[About this task]:
Filter the data for "Activity" and copy matching lines.

━━━ Records for this task ━━━

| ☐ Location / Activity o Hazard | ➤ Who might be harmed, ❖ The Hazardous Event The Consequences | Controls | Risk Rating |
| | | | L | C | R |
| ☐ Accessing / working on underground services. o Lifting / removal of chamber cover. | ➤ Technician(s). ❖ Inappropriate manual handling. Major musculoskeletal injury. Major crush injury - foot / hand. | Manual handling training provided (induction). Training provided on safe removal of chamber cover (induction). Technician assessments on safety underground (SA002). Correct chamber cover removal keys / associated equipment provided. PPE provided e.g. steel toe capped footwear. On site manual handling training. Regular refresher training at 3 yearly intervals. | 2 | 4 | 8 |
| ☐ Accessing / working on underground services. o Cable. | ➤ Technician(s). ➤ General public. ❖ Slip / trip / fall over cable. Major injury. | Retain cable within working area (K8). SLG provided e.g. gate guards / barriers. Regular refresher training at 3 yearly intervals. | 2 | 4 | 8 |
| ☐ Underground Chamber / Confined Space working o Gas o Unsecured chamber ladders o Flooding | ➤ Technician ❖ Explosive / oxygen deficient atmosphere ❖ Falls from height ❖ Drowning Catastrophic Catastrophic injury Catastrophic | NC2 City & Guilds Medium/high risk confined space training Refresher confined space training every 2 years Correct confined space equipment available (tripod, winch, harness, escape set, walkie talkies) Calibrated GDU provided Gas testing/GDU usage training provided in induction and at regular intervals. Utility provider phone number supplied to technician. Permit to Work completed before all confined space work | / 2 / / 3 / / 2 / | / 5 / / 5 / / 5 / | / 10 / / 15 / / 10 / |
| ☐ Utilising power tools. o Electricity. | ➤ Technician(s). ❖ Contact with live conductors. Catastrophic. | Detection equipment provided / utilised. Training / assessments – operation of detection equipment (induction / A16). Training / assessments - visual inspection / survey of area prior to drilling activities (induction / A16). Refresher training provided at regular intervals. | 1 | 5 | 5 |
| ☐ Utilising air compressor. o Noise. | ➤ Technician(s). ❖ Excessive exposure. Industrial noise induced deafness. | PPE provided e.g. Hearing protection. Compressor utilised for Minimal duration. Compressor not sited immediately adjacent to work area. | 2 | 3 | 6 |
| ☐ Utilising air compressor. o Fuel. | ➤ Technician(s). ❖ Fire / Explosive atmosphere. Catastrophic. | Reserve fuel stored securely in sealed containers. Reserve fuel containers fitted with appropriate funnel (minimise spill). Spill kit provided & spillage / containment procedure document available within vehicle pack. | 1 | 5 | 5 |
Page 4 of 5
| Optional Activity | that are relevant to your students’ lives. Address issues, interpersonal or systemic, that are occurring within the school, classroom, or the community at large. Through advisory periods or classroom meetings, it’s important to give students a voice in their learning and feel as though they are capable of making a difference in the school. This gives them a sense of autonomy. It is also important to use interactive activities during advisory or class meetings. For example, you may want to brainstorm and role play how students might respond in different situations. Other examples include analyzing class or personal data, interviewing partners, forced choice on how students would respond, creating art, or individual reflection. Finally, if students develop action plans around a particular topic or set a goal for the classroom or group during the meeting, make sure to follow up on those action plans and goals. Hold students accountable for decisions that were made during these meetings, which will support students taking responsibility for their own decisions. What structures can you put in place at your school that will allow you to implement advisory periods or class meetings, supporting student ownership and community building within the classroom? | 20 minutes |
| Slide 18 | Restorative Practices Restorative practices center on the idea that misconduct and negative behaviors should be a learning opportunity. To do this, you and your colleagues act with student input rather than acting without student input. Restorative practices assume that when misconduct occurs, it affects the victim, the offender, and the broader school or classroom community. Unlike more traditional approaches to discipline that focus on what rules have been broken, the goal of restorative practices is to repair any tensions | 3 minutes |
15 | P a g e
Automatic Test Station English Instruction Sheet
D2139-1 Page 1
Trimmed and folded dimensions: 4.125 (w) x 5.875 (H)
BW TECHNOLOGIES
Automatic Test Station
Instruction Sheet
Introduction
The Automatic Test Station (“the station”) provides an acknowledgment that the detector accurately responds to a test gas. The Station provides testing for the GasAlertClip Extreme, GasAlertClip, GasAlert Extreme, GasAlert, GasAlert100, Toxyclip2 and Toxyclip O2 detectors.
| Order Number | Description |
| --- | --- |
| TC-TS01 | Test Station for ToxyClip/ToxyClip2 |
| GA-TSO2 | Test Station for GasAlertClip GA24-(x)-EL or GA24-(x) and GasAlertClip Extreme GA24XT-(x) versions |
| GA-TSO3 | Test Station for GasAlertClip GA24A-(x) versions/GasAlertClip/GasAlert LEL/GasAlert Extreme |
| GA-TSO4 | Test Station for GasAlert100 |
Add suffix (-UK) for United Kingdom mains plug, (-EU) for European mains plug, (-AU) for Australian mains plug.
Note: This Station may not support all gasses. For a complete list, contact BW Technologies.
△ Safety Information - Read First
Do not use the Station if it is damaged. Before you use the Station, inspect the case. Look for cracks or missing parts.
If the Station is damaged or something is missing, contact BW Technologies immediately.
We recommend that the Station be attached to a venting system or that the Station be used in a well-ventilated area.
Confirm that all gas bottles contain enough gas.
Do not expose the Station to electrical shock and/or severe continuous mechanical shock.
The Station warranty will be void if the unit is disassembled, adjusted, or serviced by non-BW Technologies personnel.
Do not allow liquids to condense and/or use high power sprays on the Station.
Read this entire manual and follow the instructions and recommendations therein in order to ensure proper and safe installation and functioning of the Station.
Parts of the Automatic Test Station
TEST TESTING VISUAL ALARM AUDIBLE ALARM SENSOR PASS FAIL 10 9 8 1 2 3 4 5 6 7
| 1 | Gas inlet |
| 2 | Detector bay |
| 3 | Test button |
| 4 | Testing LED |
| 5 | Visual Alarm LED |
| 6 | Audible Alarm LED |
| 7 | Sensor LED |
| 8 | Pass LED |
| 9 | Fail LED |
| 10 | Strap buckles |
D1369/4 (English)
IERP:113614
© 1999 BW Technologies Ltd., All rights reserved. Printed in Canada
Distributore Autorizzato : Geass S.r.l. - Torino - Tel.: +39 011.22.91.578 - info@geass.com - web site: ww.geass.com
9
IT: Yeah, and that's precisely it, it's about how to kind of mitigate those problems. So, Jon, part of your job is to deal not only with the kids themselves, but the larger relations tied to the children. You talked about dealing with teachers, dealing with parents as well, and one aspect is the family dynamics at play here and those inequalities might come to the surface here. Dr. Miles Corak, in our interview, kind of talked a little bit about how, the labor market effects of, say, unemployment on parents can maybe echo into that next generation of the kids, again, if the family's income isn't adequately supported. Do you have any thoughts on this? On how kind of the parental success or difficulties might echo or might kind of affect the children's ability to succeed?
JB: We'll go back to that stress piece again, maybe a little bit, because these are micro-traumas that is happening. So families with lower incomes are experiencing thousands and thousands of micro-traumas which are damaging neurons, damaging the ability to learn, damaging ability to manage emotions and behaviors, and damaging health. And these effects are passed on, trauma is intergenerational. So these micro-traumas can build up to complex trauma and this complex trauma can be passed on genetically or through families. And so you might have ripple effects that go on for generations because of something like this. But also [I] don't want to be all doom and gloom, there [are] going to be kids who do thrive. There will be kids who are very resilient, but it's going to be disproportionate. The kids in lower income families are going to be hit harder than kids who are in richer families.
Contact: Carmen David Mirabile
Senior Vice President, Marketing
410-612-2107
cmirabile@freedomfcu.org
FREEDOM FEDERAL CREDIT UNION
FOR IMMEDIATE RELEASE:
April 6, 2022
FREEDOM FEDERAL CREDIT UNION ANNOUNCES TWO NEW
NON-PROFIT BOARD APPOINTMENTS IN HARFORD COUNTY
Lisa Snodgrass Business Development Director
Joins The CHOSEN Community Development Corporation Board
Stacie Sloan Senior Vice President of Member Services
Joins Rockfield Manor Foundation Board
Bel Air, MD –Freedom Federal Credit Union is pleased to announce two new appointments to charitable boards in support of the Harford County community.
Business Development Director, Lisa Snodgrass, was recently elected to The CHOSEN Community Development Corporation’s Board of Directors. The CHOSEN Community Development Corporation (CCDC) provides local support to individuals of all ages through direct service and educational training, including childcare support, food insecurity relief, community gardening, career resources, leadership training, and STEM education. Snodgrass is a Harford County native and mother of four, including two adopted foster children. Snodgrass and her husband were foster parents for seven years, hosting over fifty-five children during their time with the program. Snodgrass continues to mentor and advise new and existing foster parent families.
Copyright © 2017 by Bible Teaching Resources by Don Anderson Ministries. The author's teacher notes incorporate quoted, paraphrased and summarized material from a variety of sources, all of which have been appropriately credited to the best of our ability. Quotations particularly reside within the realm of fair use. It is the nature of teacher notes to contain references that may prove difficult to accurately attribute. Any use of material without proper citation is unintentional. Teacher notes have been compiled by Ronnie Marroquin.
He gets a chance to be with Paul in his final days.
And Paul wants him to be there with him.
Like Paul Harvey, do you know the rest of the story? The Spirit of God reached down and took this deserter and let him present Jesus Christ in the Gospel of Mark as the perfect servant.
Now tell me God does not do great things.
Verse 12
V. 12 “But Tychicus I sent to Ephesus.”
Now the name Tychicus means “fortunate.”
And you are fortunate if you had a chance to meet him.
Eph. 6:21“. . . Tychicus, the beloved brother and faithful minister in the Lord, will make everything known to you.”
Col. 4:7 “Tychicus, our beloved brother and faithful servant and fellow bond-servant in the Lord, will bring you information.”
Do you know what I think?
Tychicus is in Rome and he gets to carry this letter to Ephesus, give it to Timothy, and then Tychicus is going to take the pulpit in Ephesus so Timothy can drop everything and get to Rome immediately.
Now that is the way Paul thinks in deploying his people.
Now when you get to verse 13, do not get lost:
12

━━━

[Final answer]:
| ☐ Location / Activity o Hazard | ➤ Who might be harmed, ❖ The Hazardous Event The Consequences | Controls | Risk Rating |
| Optional Activity | that are relevant to your students’ lives. Address issues, interpersonal or systemic, that are occurring within the school, classroom, or the community at large. Through advisory periods or classroom meetings, it’s important to give students a voice in their learning and feel as though they are capable of making a difference in the school. This gives them a sense of autonomy. It is also important to use interactive activities during advisory or class meetings. For example, you may want to brainstorm and role play how students might respond in different situations. Other examples include analyzing class or personal data, interviewing partners, forced choice on how students would respond, creating art, or individual reflection. Finally, if students develop action plans around a particular topic or set a goal for the classroom or group during the meeting, make sure to follow up on those action plans and goals. Hold students accountable for decisions that were made during these meetings, which will support students taking responsibility for their own decisions. What structures can you put in place at your school that will allow you to implement advisory periods or class meetings, supporting student ownership and community building within the classroom? | 20 minutes |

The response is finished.